El domingo muy temprano
llegó su hijo para ayudarla a montar el kayak sobre el techo de la camioneta. Le
agradeció la ayuda y lo despidió pronto pues tenía trabajo que realizar.
Soñolienta, ató los
cabos y las cintas para sujetar bien el kayak al vehículo, echo apresurada todo lo
necesario para el viaje, se untó bloqueador en todo el cuerpo y se vistió con
su acostumbrado atuendo.
Apresuró el licuado de
fresa con avena y comprobando que no olvidaba nada subió a la camioneta y
condujo hasta el pueblo de Antón Lizardo.

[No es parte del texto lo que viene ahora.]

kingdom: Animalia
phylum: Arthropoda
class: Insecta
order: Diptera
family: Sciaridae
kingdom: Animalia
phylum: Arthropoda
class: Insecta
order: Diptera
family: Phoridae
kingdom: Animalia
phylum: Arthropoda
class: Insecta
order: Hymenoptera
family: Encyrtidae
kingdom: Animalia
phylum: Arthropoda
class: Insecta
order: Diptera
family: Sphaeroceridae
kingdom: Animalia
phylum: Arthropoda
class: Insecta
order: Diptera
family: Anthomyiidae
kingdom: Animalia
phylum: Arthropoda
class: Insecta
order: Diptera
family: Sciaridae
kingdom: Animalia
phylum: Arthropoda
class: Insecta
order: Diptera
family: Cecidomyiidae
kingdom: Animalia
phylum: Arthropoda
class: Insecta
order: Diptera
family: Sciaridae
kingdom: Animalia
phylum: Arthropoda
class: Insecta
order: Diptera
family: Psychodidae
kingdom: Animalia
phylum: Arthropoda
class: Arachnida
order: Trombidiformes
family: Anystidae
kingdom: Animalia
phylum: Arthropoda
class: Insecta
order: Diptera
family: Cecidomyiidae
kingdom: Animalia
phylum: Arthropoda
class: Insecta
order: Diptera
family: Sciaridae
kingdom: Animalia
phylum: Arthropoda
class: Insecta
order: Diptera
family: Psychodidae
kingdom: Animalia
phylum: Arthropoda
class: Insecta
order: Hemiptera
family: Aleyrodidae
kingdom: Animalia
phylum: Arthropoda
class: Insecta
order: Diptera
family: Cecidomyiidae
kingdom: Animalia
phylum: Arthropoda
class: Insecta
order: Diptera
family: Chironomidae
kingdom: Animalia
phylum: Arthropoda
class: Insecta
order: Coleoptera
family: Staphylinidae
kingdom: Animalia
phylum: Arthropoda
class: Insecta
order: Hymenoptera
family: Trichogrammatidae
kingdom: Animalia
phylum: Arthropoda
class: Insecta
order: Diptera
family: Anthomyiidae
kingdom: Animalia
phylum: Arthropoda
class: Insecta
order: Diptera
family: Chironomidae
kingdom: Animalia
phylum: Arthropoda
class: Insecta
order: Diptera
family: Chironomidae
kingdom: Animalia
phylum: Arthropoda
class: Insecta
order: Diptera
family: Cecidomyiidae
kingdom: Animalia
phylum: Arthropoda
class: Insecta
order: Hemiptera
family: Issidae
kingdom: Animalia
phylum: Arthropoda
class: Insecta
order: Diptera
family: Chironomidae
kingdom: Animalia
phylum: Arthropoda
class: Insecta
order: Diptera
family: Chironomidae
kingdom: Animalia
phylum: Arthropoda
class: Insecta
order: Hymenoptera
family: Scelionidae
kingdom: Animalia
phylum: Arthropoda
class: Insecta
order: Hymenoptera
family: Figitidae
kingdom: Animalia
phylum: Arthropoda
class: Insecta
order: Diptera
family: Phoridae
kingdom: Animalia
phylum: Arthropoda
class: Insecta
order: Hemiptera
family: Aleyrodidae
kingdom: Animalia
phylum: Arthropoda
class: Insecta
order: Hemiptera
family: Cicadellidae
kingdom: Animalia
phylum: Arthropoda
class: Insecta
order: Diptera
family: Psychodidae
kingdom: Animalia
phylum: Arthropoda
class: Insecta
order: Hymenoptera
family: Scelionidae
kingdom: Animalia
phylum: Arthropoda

Llegó puntual a la hora citada y espero la llegada de sus amigas
mientras desataba los cabos y las cintas que sujetaban el kayak. Pronto llegaron
sus compañeras de aventura se saludaron con cariño e iniciaron el trabajo en
equipo para desmontar los kayaks, hicieron básicos ejercicios de calentamiento
y una hora más tarde habían emprendido un viaje increíble.
Cuatro guerreras se
embarcan felices hacia la isla de Salmedina, remaron sobre un mar tranquilo
durante una hora. Al llegar desembarcaron para estirar las piernas, se
zambulleron en el agua salada para refrescarse y continuar la travesía hacia la
isla de Enmedio.
En seguida, siguieron su
camino; atravesaron el arrecife y se hicieron a mar abierto. El oleaje se
divirtió con ellas hasta que tocaron tierra, en donde compartieron el lunch,
hicieron snorkel bajo el muelle, cuna de un sin número de especies marinas, y
caminaron bordeando la isla y disfrutando del paisaje, tomando un poco de sol.
Atentas al viento y a la
hora del día emprendieron la ruta de regreso a través del arrecife Veracruzano,
haciendo uso perfecto del kayak y de la pala sortearon las olas que empujaban
desordenadas. Librando el obstáculo, se encaminaron a terminar el recorrido
arribando al mismo pueblo de donde salieron.
Llegaron exhaustas pero
con la sonrisa dibujada en el rostro, montaron kayaks, en organizado equipo,
compartieron un par de cervezas platicando animadamente, de la vida, de los
hombres, pero sobre todo de la primera expedición de mujeres valientes.
Llegó a casa agotada por
el trajín y se recostó sobre el sofá como acostumbra cuando quiere descansar, se quedó allí sumida en sus pensamientos…”Hoy acaricié el mar y él me regaló
una amplia gama de azules que a su vez acariciaron mi alma”.